Der Film hält sich auf den ersten Blick eng an die Handlung des Buches – Analrasur, Krankenhaus, Stuhlgang, der charmante Pfleger Robin (Christoph Letkowski) und der Versuch, die Scheidungseltern zu vereinen. Zwischendrin erzählt Helen in Rückblenden mehr über ihre Sicht auf Körper und Sex, sexulle Erfarungen, ihre Eltern und Drogentrips mit der besten Freundin Corinna (Marlen Kruse). Die dichtet der Film allerdings zur Geschichte hinzu – eine gute Entscheidung, denn sie macht auch Helen komplexer. Mehr Raum erhält auch die problematische Geschichte von Helens Familie, was durch die fantastisch besetzten Eltern (herrlich verkrampft: Meret Becker, großartig schmierig mit Moustache und Motorrad: Axel Milberg) getragen wird. Alles trägt dazu bei, die Figur Helen, trotz aller Extreme, glaubhaft und ungeheuer anziehend zu machen, was nicht zuletzt an der Darstellerin, der Tessinerin Carla Juri, liegt. Natürlich war ich kurz irritiert, denn ich habe mir (wie vermutlich einige) beim Lesen immer ein Charlotte-Roche-Lookalike vorgestellt, aber gerade deshalb ist es umso spannender, dass die Besetzung nicht eine derart naheliegende Wahl getroffen hat. Carla Juri verkörpert Helen selbstbewusst, vorlaut und schräg, aber gleichzeitig grundsympathisch. Wenn sie sich die Hämorrhiden kratzt oder mit Gemüse masturbiert, dann ist das unverkrampft, meistens ziemlich lustig und manchmal auch recht erotisch.
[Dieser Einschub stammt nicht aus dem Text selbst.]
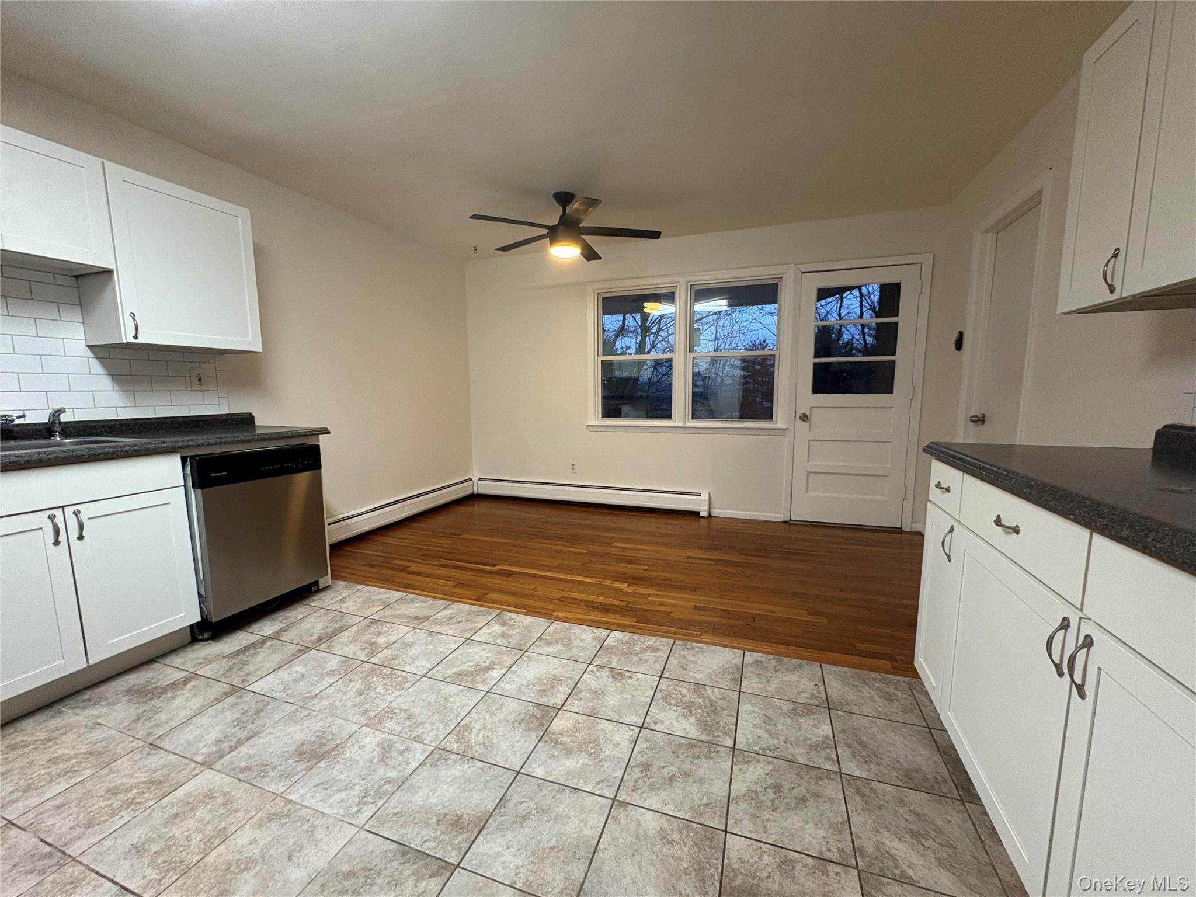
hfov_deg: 102.1
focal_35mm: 14
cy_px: 448
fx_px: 484
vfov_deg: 85.7
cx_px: 598
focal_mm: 2.22
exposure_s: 1/60
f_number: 2.2
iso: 320
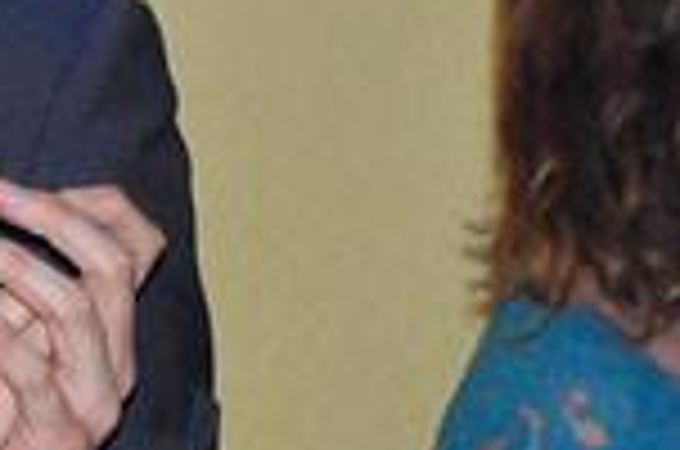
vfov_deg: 3.1
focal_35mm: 439
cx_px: -491
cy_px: 421
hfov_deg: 4.7
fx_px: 8275
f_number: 5
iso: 2000
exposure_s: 1/60
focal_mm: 52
Doch während die filmische Umsetzung (wie sie das im Idealfall ja auch sollte) aus Roches Geschichte alles rauszuholen sucht, sie in spannende Bilder mit allerlei maß- und sinnvoll eingesetzten Effekten wie Splitscreens und Videoclip-Ästhetik packt, geht dabei natürlich auch ein bisschen die “Rohheit” des Romans verloren. Sicher ist dies eine bewusste Entscheidung, und vielleicht bin ich auch eine zu abgebrühte Kinogängerin. “Ekelmomente” gibt es zwar auch so noch genug, doch eine kleine Prise mehr Roche’sche Grobheit hätte ich wohl noch vertragen können. Aber vielleicht ist mein Blick darauf auch schon zu abgeklärt, denn, um zum Eingangseindruck zurückzukehren: einigen jungen Frauen in diesem Kinosaal hatte Helen Memel in der Verkörperung von Carla Juri sicher einiges zu sagen über sexuelles Selbstbewusstsein, über Körpergefühl und -liebe. Das sollte nicht zu hoch aufgehängt werden (Körpernormen aufbrechen kann die schlanke Helen nun nicht unbedingt), aber sicher auch nicht zu niedrig. Denn ein unverkrampftes Verhältnis zu ihrem Körper ist leider nicht bei vielen Frauen und Mädchen Normalität.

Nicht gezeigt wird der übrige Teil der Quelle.